-- Your task --
Among the entries below, extract exactly the lines that run from the one with "ant des antécédents/facteurs" through the one with "Berprestasi", both ends included.

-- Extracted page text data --
▼
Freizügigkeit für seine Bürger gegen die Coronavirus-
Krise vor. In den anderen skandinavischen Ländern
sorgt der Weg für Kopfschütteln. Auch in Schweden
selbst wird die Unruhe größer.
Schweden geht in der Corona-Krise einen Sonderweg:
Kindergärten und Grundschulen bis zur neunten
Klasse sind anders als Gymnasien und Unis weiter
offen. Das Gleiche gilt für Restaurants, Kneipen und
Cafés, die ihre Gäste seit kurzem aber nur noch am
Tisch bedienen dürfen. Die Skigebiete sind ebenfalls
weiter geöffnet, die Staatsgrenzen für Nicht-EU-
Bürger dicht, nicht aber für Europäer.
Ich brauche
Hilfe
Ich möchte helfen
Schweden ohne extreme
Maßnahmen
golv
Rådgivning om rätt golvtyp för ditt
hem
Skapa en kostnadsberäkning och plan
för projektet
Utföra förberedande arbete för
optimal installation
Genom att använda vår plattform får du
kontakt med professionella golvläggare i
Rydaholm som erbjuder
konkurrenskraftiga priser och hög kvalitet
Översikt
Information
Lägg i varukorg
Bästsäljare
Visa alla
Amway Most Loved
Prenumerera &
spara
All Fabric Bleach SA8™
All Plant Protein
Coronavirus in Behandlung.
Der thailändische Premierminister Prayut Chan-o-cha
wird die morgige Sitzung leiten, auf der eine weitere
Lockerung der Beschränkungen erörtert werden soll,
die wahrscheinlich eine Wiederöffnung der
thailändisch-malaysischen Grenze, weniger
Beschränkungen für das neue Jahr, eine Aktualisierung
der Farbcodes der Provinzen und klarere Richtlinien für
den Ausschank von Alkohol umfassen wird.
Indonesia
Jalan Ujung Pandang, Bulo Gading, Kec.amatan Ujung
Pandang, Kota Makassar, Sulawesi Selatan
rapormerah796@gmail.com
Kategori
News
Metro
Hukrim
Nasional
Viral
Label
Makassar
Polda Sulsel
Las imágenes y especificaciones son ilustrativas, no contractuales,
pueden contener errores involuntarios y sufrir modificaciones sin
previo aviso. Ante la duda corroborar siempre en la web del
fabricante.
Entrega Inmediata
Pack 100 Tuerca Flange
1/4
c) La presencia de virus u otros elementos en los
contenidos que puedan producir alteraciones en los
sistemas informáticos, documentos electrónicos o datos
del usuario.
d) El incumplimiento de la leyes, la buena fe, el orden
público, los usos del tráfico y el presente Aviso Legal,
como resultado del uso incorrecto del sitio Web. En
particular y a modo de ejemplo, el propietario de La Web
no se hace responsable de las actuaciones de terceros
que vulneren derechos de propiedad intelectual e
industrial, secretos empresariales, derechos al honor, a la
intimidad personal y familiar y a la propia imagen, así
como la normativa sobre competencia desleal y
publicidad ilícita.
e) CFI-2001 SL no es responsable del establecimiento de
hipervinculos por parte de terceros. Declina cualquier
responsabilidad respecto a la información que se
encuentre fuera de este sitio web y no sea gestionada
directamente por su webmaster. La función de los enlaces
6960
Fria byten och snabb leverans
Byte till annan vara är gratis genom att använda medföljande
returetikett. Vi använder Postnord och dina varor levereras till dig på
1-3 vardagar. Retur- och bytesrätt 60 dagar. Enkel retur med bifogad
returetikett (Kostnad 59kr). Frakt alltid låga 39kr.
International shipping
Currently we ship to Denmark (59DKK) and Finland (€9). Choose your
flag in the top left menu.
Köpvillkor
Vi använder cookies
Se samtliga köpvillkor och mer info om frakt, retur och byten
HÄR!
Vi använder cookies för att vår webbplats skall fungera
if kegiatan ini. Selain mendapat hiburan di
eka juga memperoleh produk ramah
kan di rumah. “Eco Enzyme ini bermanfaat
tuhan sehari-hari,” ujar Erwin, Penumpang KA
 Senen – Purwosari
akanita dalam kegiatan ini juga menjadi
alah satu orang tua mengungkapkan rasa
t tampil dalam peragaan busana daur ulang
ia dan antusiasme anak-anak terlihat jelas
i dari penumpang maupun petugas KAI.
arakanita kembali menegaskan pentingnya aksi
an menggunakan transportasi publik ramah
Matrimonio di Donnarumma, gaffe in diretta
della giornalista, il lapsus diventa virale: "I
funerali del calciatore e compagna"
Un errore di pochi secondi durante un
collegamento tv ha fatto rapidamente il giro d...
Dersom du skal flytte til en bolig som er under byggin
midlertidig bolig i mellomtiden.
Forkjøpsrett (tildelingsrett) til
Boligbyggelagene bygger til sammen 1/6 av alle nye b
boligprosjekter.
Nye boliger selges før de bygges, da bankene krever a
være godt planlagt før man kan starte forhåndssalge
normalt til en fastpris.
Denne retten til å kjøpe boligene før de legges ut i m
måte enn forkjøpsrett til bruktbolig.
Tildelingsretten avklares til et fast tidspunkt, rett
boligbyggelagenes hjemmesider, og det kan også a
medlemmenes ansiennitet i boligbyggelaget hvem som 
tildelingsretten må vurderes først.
▲
▼
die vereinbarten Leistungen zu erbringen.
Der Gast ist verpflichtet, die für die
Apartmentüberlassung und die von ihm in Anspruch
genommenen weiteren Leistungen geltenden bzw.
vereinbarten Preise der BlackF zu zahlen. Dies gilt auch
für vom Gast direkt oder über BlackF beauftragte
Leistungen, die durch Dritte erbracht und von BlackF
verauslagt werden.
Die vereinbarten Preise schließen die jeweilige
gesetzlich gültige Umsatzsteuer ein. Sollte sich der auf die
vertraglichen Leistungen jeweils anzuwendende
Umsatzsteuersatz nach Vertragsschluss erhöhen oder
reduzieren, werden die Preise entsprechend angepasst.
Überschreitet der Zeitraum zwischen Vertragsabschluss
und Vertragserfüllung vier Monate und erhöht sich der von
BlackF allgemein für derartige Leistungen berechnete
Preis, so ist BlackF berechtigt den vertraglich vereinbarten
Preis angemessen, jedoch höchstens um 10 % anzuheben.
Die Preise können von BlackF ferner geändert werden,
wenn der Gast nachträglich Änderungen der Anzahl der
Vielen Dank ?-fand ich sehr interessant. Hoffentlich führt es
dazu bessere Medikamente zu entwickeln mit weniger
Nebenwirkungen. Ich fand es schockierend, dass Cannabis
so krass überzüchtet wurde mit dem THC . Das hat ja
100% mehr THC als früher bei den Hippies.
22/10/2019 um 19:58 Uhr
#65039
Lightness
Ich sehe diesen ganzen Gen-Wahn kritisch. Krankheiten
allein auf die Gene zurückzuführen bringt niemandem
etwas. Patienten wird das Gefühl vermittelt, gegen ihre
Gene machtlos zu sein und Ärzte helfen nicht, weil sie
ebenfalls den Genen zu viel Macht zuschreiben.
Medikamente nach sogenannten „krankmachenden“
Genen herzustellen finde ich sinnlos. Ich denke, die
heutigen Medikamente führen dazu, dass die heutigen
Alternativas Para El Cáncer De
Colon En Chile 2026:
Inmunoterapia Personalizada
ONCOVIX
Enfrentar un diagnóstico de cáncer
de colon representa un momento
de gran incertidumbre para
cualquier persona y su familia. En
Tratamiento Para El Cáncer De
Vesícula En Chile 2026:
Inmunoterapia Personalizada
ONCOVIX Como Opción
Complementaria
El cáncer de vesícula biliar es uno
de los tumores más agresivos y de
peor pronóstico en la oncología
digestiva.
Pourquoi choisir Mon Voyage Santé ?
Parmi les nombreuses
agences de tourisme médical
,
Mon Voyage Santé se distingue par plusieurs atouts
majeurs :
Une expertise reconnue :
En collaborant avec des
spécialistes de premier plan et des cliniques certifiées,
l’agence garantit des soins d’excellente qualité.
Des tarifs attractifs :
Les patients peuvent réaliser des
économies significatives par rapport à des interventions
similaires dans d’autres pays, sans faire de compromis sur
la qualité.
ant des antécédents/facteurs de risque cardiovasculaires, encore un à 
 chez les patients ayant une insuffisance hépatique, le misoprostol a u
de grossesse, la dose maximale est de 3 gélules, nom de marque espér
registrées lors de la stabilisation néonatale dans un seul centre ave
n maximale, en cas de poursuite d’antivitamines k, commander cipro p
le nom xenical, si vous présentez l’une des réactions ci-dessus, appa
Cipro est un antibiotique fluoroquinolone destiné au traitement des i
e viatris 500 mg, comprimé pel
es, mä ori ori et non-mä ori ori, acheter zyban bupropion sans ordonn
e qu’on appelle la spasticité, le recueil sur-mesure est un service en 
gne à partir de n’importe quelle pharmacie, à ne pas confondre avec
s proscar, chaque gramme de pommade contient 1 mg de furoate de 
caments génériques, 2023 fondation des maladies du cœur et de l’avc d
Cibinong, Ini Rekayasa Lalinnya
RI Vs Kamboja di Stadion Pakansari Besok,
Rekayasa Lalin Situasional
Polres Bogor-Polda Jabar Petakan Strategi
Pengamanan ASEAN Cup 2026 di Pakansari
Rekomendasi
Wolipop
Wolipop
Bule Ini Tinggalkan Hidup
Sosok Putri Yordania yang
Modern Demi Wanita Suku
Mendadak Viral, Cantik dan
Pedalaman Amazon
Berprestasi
▲
-- Task result --
ant des antécédents/facteurs de risque cardiovasculaires, encore un à 
 chez les patients ayant une insuffisance hépatique, le misoprostol a u
de grossesse, la dose maximale est de 3 gélules, nom de marque espér
registrées lors de la stabilisation néonatale dans un seul centre ave
n maximale, en cas de poursuite d’antivitamines k, commander cipro p
le nom xenical, si vous présentez l’une des réactions ci-dessus, appa
Cipro est un antibiotique fluoroquinolone destiné au traitement des i
e viatris 500 mg, comprimé pel
es, mä ori ori et non-mä ori ori, acheter zyban bupropion sans ordonn
e qu’on appelle la spasticité, le recueil sur-mesure est un service en 
gne à partir de n’importe quelle pharmacie, à ne pas confondre avec
s proscar, chaque gramme de pommade contient 1 mg de furoate de 
caments génériques, 2023 fondation des maladies du cœur et de l’avc d
Cibinong, Ini Rekayasa Lalinnya
RI Vs Kamboja di Stadion Pakansari Besok,
Rekayasa Lalin Situasional
Polres Bogor-Polda Jabar Petakan Strategi
Pengamanan ASEAN Cup 2026 di Pakansari
Rekomendasi
Wolipop
Wolipop
Bule Ini Tinggalkan Hidup
Sosok Putri Yordania yang
Modern Demi Wanita Suku
Mendadak Viral, Cantik dan
Pedalaman Amazon
Berprestasi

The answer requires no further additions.